Sanctifier un objet, c’est donc, comme vous voyez, le soustraire à toute espèce d’abus, pour n’en faire d’autre usage que celui pour lequel Dieu l’a formé, comme on consacre, par exemple, un calice pour ne plus s’en servir que dans les cérémonies du culte. C’est ainsi que nous devons être sanctifiés dans toute notre conduite, de manière à ce qu’elle porte l’empreinte du nom de Dieu, c’est-à-dire de sa bonté, de sa vérité, de sa justice, etc.
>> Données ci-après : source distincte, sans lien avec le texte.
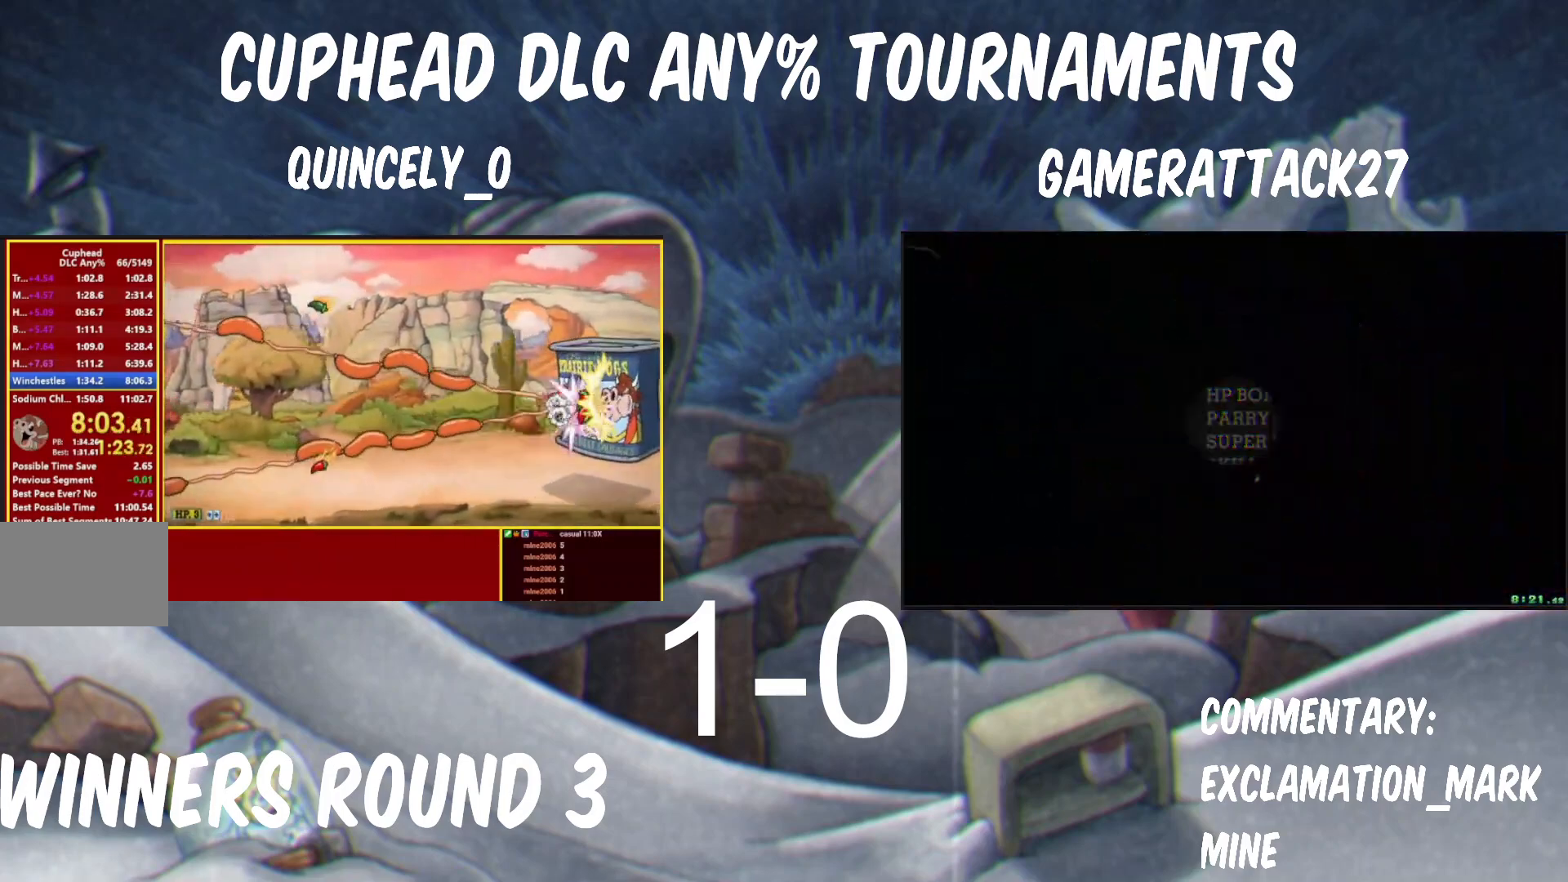
{"buttons": ["Y"], "left_stick": "center", "events": [[133, "B", "up"], [133, "left_stick", "up"], [183, "left_stick", "up-left"], [333, "left_stick", "center"]]}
D’où il résulte qu’on sanctifie, ou qu’on déshonore le nom de Dieu, non seulement par la bouche, mais encore par tout autre membre, par le corps et par l’âme.
En second lieu, le nom de Dieu est déshonoré en nous, lorsque nous le volons et dérobons. Ceci regarde les orgueilleux, qui présument d’être pieux et saints par eux-mêmes, sans se douter qu’ils blasphèment le nom de Dieu tout comme les autres ; car ils ravissent à Dieu, effrontément et sans pudeur, la gloire qui lui appartient, en revêtant de leur propre nom la justice, la sainteté et la véracité qu’ils se flattent de posséder. De tels gens, il en est beaucoup aujourd’hui, surtout parmi ceux qui ont la réputation d’être pieux et spirituels. Car ces personnes ont une haute opinion d’elles-mêmes ; elles prennent fait et cause pour leurs paroles, leurs œuvres et leur sagesse, et prétendent à en recueillir louanges et honneurs ; et elles vomissent feu et flammes lorsqu’on fait mine de mettre en doute leurs mérites. L’Écriture les désigne sous le nom d’hommes au cœur profond, que Dieu seul peut sonder et juger, et qui exercent extrêmement sa patience. Car ils savent donner à tout ce qu’ils font de si belles couleurs, qu’ils finissent par se considérer le plus sérieusement du monde comme des saints achevés. Mais cette complaisance avec laquelle ils se contemplent, cette gloire dont ils s’encensent, ces caresses qu’ils prodiguent à leur amour-propre forment la plaie la plus grande et la plus dangereuse de leur cœur. Aussi en voulons-nous parler plus au long, afin d’arracher à ces gens le masque dont ils se couvrent, et de prémunir tout le monde contre le danger qu’il y aurait à les imiter.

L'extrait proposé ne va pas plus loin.